| What to work on |
Revise the material below so that every instance of "phylum" reads "division". Leave everything else unchanged.

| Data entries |
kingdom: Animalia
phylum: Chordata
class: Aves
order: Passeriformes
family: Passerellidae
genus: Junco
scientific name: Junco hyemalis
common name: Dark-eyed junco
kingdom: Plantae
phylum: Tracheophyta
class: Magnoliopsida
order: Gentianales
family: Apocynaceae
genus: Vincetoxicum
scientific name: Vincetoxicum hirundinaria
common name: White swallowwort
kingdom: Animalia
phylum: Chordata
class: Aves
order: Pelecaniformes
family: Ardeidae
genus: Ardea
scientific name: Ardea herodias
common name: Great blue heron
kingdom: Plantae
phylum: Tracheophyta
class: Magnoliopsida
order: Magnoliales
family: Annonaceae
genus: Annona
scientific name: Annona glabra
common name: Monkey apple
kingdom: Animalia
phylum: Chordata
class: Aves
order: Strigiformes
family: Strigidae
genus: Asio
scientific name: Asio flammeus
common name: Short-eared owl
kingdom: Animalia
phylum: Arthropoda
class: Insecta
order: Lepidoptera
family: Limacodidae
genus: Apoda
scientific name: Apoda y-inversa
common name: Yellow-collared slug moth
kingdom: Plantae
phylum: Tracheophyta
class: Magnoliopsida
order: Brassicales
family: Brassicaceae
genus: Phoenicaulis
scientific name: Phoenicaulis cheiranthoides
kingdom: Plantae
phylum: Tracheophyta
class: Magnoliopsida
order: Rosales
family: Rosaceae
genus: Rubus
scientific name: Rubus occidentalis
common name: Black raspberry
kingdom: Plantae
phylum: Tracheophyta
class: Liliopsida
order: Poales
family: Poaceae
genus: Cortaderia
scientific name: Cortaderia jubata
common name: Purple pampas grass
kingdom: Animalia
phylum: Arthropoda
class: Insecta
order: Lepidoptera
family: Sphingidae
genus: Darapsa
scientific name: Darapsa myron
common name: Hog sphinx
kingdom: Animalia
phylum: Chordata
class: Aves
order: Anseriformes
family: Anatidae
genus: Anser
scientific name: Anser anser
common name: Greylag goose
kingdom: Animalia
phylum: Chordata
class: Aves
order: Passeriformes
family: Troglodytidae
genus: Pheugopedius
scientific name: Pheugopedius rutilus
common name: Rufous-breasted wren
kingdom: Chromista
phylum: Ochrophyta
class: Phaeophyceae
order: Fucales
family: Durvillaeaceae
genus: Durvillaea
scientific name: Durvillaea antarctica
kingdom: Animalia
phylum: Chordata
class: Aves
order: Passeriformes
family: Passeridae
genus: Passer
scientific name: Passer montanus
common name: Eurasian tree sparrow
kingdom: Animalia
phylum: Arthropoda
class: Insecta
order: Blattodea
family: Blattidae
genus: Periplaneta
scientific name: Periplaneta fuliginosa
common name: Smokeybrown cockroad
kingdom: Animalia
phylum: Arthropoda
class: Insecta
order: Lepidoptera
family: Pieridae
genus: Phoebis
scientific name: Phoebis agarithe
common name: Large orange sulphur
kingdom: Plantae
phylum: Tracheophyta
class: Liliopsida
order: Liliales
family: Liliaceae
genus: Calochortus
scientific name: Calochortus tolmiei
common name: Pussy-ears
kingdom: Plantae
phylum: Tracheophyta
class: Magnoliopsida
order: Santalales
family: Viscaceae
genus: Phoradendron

| Finished answer |
kingdom: Animalia
division: Chordata
class: Aves
order: Passeriformes
family: Passerellidae
genus: Junco
scientific name: Junco hyemalis
common name: Dark-eyed junco
kingdom: Plantae
division: Tracheophyta
class: Magnoliopsida
order: Gentianales
family: Apocynaceae
genus: Vincetoxicum
scientific name: Vincetoxicum hirundinaria
common name: White swallowwort
kingdom: Animalia
division: Chordata
class: Aves
order: Pelecaniformes
family: Ardeidae
genus: Ardea
scientific name: Ardea herodias
common name: Great blue heron
kingdom: Plantae
division: Tracheophyta
class: Magnoliopsida
order: Magnoliales
family: Annonaceae
genus: Annona
scientific name: Annona glabra
common name: Monkey apple
kingdom: Animalia
division: Chordata
class: Aves
order: Strigiformes
family: Strigidae
genus: Asio
scientific name: Asio flammeus
common name: Short-eared owl
kingdom: Animalia
division: Arthropoda
class: Insecta
order: Lepidoptera
family: Limacodidae
genus: Apoda
scientific name: Apoda y-inversa
common name: Yellow-collared slug moth
kingdom: Plantae
division: Tracheophyta
class: Magnoliopsida
order: Brassicales
family: Brassicaceae
genus: Phoenicaulis
scientific name: Phoenicaulis cheiranthoides
kingdom: Plantae
division: Tracheophyta
class: Magnoliopsida
order: Rosales
family: Rosaceae
genus: Rubus
scientific name: Rubus occidentalis
common name: Black raspberry
kingdom: Plantae
division: Tracheophyta
class: Liliopsida
order: Poales
family: Poaceae
genus: Cortaderia
scientific name: Cortaderia jubata
common name: Purple pampas grass
kingdom: Animalia
division: Arthropoda
class: Insecta
order: Lepidoptera
family: Sphingidae
genus: Darapsa
scientific name: Darapsa myron
common name: Hog sphinx
kingdom: Animalia
division: Chordata
class: Aves
order: Anseriformes
family: Anatidae
genus: Anser
scientific name: Anser anser
common name: Greylag goose
kingdom: Animalia
division: Chordata
class: Aves
order: Passeriformes
family: Troglodytidae
genus: Pheugopedius
scientific name: Pheugopedius rutilus
common name: Rufous-breasted wren
kingdom: Chromista
division: Ochrophyta
class: Phaeophyceae
order: Fucales
family: Durvillaeaceae
genus: Durvillaea
scientific name: Durvillaea antarctica
kingdom: Animalia
division: Chordata
class: Aves
order: Passeriformes
family: Passeridae
genus: Passer
scientific name: Passer montanus
common name: Eurasian tree sparrow
kingdom: Animalia
division: Arthropoda
class: Insecta
order: Blattodea
family: Blattidae
genus: Periplaneta
scientific name: Periplaneta fuliginosa
common name: Smokeybrown cockroad
kingdom: Animalia
division: Arthropoda
class: Insecta
order: Lepidoptera
family: Pieridae
genus: Phoebis
scientific name: Phoebis agarithe
common name: Large orange sulphur
kingdom: Plantae
division: Tracheophyta
class: Liliopsida
order: Liliales
family: Liliaceae
genus: Calochortus
scientific name: Calochortus tolmiei
common name: Pussy-ears
kingdom: Plantae
division: Tracheophyta
class: Magnoliopsida
order: Santalales
family: Viscaceae
genus: Phoradendron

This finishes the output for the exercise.